-- SOURCE EXTRACT --
/---
Performance-based restricted share and restricted stock unit awards under the Plan are intended to constitute qualified performance-based compensation for purposes of Section 162(m)(4)(c) of the Code and the Treasury Regulations thereunder, and the provisions of this Paragraph 18 (and the other provisions of the Plan relating to performance-based restricted share and restricted stock unit awards) shall be interpreted and administered to effectuate that intent. Moreover, the Committee may revise or modify the requirements of this Paragraph 18 or the terms of outstanding performance-based restricted share and restricted stock unit awards to the extent the Committee determines, in its Discretion, that such revision or modification is necessary for such awards to constitute qualified performance-based compensation.

19. Performance Shares: The Committee may grant to a Participant the right to obtain performance shares subject to the following terms and conditions:

 

  (a) The Participant’s right to obtain performance shares shall be subject to attainment of one or more performance goals over a performance period prescribed by the Committee.

 

  (b) The performance goal applicable to an award to a Participant of the right to obtain performance shares shall be based upon free cash flow, cash flow return on investment, stock price, market share, sales, revenues, earnings per share, return on equity, total stockholder return, costs, net income, working capital turnover, inventory or receivable turnover and/or margins of the Corporation, a Subsidiary, or a division or unit thereof. The specific targets and other details of the performance goal shall be established by the Committee in its Discretion. A performance goal must, however, be objective so that a third party with knowledge of the relevant facts could determine whether the goal has been attained.
\---
-- Collected data --
/---
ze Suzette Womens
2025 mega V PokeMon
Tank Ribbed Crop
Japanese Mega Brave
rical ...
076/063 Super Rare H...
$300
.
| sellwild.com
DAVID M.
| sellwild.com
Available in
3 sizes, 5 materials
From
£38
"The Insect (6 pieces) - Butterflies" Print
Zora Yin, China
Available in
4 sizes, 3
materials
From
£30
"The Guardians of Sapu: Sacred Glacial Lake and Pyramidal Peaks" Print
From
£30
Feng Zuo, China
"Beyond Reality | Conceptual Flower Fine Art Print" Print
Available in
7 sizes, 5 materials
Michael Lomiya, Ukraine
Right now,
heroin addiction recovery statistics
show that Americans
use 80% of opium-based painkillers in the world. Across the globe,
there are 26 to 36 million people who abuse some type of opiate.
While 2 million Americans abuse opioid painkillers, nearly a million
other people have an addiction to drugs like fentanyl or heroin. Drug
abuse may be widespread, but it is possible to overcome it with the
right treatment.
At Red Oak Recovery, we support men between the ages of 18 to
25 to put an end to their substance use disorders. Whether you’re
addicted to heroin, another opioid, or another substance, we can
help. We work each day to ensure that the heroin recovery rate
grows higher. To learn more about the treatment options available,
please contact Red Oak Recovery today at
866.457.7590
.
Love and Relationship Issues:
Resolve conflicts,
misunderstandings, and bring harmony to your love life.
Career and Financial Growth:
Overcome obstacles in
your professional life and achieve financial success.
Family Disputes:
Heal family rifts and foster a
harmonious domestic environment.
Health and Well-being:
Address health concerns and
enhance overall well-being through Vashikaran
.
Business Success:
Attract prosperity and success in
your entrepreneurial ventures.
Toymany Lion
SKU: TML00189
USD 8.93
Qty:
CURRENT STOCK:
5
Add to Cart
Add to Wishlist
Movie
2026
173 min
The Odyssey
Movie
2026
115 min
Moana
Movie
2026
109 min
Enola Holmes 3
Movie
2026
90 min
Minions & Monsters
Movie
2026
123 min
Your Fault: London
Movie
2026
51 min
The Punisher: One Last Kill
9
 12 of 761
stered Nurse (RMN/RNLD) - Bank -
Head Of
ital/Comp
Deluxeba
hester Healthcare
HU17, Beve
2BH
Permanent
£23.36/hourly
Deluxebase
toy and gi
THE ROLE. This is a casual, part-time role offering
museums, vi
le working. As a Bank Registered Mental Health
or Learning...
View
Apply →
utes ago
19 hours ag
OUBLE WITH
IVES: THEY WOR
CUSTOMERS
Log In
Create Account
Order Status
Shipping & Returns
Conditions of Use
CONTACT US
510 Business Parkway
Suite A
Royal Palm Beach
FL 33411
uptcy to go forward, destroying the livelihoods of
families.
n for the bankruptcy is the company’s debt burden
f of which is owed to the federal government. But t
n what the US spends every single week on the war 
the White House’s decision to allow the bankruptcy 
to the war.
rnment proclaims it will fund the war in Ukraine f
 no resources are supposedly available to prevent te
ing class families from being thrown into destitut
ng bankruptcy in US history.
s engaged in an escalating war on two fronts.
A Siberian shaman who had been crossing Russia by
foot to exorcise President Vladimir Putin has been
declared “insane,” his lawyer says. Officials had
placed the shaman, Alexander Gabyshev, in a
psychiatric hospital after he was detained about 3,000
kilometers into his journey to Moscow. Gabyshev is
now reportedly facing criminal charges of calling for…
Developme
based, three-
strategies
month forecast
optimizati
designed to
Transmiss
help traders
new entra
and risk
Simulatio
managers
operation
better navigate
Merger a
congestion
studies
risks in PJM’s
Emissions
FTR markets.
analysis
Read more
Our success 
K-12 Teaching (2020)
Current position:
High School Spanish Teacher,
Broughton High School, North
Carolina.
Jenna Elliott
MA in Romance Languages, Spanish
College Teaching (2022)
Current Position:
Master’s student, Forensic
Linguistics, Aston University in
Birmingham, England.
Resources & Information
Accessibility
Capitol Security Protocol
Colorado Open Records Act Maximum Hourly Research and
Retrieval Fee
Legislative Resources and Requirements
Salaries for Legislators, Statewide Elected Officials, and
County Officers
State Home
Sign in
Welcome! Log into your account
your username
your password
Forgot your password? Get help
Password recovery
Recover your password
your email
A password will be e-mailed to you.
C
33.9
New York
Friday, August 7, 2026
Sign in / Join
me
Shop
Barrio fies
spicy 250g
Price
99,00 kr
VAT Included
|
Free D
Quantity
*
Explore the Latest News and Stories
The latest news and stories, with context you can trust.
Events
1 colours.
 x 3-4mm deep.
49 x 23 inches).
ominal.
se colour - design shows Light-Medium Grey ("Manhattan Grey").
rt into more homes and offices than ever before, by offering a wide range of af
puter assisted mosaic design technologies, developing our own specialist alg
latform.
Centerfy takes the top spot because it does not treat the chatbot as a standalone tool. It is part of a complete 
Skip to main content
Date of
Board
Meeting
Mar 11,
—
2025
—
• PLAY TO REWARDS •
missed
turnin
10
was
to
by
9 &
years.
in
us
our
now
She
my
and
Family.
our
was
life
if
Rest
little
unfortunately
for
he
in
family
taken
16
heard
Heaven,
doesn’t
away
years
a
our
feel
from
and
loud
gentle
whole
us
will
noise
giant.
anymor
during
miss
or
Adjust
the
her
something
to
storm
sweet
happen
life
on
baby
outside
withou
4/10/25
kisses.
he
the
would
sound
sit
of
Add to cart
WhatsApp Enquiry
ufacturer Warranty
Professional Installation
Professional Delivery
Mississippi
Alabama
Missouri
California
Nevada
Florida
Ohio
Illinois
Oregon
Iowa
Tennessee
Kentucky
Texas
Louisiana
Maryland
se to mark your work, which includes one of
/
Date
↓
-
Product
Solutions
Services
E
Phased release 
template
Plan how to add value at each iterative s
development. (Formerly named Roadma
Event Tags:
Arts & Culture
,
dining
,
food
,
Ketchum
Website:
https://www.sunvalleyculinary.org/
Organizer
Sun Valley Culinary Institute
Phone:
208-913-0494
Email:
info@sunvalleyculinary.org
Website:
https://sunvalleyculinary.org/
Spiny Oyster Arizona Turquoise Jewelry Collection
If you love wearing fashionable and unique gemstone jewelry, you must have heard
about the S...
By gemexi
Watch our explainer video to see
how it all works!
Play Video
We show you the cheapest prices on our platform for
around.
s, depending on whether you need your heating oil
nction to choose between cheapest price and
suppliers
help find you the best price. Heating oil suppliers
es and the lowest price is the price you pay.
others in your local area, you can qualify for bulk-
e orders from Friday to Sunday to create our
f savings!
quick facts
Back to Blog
\---
-- EXERCISE DETAILS --
Pick up the stock plan excerpt on performance shares where it stops and keep writing it.

-- ANSWER FOR THE TASK --
  (c) The performance goal applicable to an award to a Participant of the right to obtain performance shares shall be established by the Committee in writing at any time during the period beginning on the date of the award and ending on the earlier of (i) ninety (90) days after commencement of the performance period applicable to the award, or (ii) expiration of the first 25% of the performance period; provided, however, that there must be substantial uncertainty whether a performance goal will be attained at the time it is established by the Committee.

 

  (d) The performance goal established by the Committee must prescribe an objective formula or standard, that could be applied by a third party having knowledge of the relevant performance results, to compute the number of performance shares issuable to the Participant if the goal is attained.

 

  (e) Unless otherwise determined by the Committee in the case of a Participant who dies or becomes permanently disabled, performance shares shall be issued to a Participant only after (i) expiration of the performance period and attainment of the performance goal applicable to the award, and (ii) issuance of a written certification by the Committee (including approved minutes of the meeting of the Committee at which the certification is made) that the performance goal and any other material terms of the award have been attained or satisfied.

 

  (f) No Participant shall have any of the rights of a shareholder of the Corporation in respect of the shares covered by a performance share award until the actual issuance of the shares to said Participant and, prior to such issuance, no adjustments shall be made for dividends, distributions or other rights in respect of such shares, except as provided in Paragraph 5.

 

  (g) In its Discretion and subject to such terms and conditions as it may impose, the Committee may permit a Participant to elect to defer receipt of performance shares to a time later than the time the shares otherwise would be issued to the Participant. In such event, the Committee may, in its Discretion, provide for the payment by the Corporation of an additional amount representing interest at a reasonable rate or the actual rate of return on one or more predetermined specific investments, as determined by the Committee.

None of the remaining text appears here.